Following a May 6th letter by the California Congressional Delegation urging “full Federal funding” for California’s Medicaid hospital finance waiver, the California Hospital Association, the California Health and Human Services Agency and representatives of the Governor’s office met on May 26 to discuss the most recent (May 19th) version of California’s proposed five-year 1115 Medicaid waiver, which will restructure safety net hospital financing. While state representatives argue that the proposal is the best they are able to secure, many of the service providers have expressed significant concerns about the proposal.

 

DISCUSSION:

The May 19th version of the hospital finance waiver has fueled ongoing frustration with the process and the negotiations. In reviewing the existing proposal, staff has identified several areas of concern:

 

1.

Allocation of Federal funds among local governments and hospitals.

Most federal funds will be allocated to the state through a Federal-local government match called the certified public expenditure (CPE) process. While San Mateo County likely has a high level of CPE, the allocation of funding from muich of the waiver has not been determined. As a result, San Mateo County may not realize a proportionate share of Federal funding in relation to its CPE. That is, San Mateo County may “subsidize” other jurisdictions that do not generate enough CPE to access their needed level of federal funds.

 

2.

Statewide adequacy of funding

The May 19th version contains several changes that do not meet the California Congressional Delegations position of “full Federal funding.” The May 19th proposed Safety Net Care Pool would be a flat funding source. This is problematic when the cost of health care continues to rise. Of perhaps greater concern is the condition that Pool funds ($180 million in each of the first two years) be contingent on reaching managed-care “milestones.” While San Mateo County currently participates in managed care and may (as an individual jurisdiction) meet the requirements, the Legislature rejected the Administration’s efforts to expand managed care. According to CSAC, neither the Senate nor Assembly budget committees included the proposal in their respective budgets.
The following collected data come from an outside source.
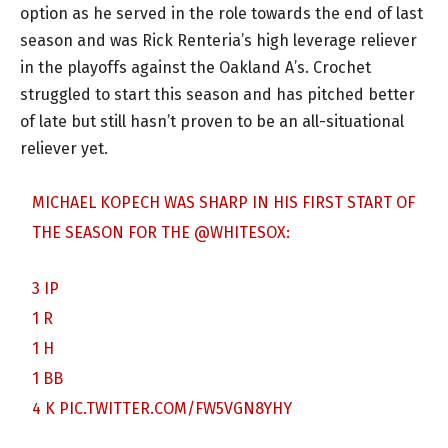
option as he served in the role towards the end of last
season and was Rick Renteria’s high leverage reliever
in the playoffs against the Oakland A’s. Crochet
struggled to start this season and has pitched better
of late but still hasn’t proven to be an all-situational
reliever yet.
MICHAEL KOPECH WAS SHARP IN HIS FIRST START OF
THE SEASON FOR THE
@WHITESOX
:
3 IP
1 R
1 H
1 BB
4 K
PIC.TWITTER.COM/FW5VGN8YHY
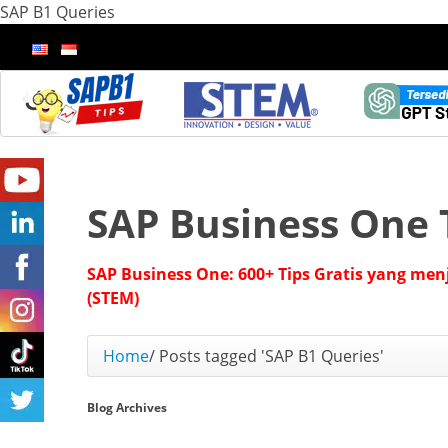
SAP B1 Queries
SAP Business One 
SAP Business One: 600+ Tips Gratis yang men
(STEM)
Home
/
Posts tagged 'SAP B1 Queries'
Blog Archives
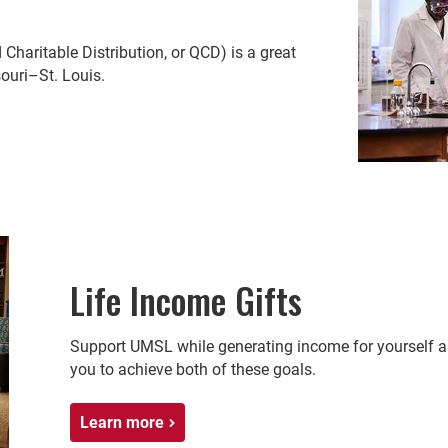
d Charitable Distribution, or QCD) is a great
souri–St. Louis.
Life Income Gifts
Support UMSL while generating income for yourself an
you to achieve both of these goals.
Learn more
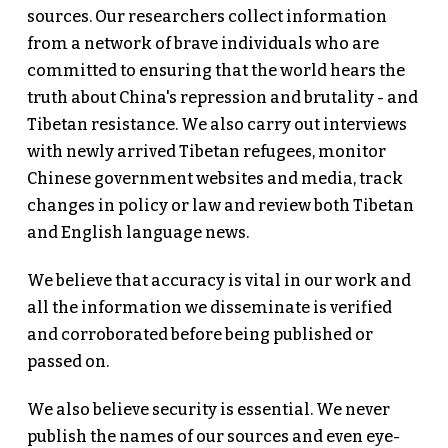
sources. Our researchers collect information
from a network of brave individuals who are
committed to ensuring that the world hears the
truth about China's repression and brutality - and
Tibetan resistance. We also carry out interviews
with newly arrived Tibetan refugees, monitor
Chinese government websites and media, track
changes in policy or law and review both Tibetan
and English language news.
We believe that accuracy is vital in our work and
all the information we disseminate is verified
and corroborated before being published or
passed on.
We also believe security is essential. We never
publish the names of our sources and even eye-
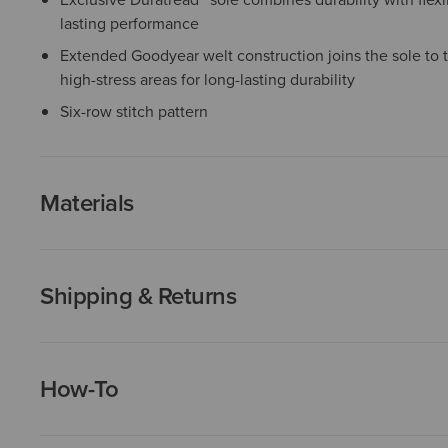
lasting performance
Extended Goodyear welt construction joins the sole to 
high-stress areas for long-lasting durability
Six-row stitch pattern
Materials
Shipping & Returns
How-To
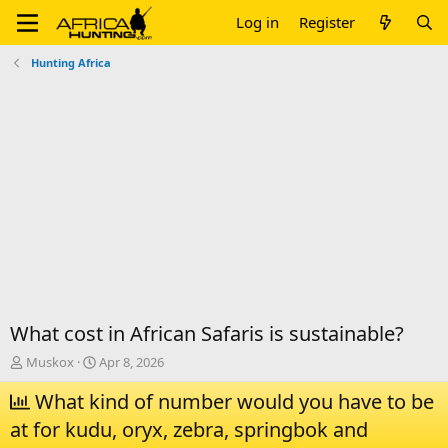
Log in
Register
Hunting Africa
What cost in African Safaris is sustainable?
T
S
Muskox
Apr 8, 2026
h
t
r
What kind of number would you have to be
a
e
r
at for kudu, oryx, zebra, springbok and
a
t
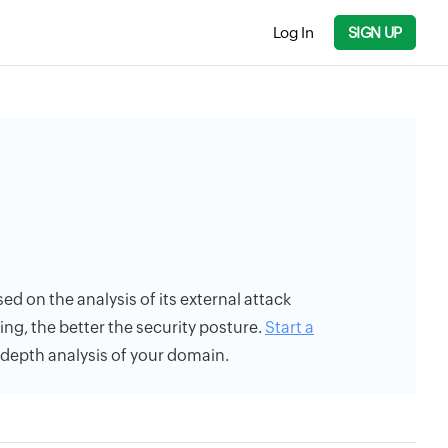
Log In
SIGN UP
sed on the analysis of its external attack
ing, the better the security posture.
Start a
n-depth analysis of your domain.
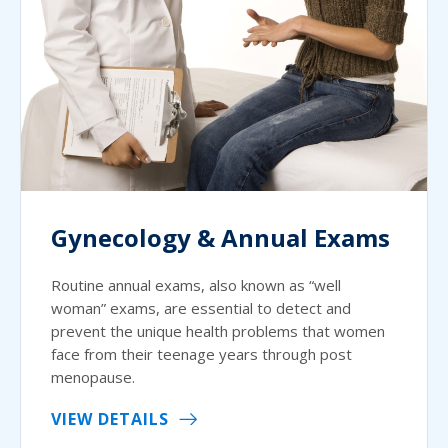
Gynecology & Annual Exams
Routine annual exams, also known as “well
woman” exams, are essential to detect and
prevent the unique health problems that women
face from their teenage years through post
menopause.
VIEW DETAILS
While the Budget Conference Committee is an “open” conference permitting all issues to be discussed regardless of whether they are contested, the message from the Legislature rejecting managed care is clear. Should the Administration approve such a condition for federal funding and should the Legislature sustain its rejection of managed care, California would fail to realize $360 million.

 

3.

Elimination of “hold harmless” provisions for moving to managed care

CSAC also asserts, although not clear in the May 19th proposal, that a “hold harmless” provision for reduced revenue associated with patients moving from fee-for-service (FFS) to managed care has been eliminated. Presumably, hospitals would use the Safety Net Care Pool to make up such losses, but that funding as proposed in the May 19th version would be fixed. While this may not impact San Mateo County significantly

due to our existing managed care system, it highlights the importance of the certified public expenditure (CPE) process through which both FFS and Pool funds would be accessed.

   

4.

Private versus public hospitals.

The May 19th proposal would also separate public and private safety net hospitals. Initial analysis by CSAC and CAPH suggests that private hospitals would receive funding growth while public hospitals would not.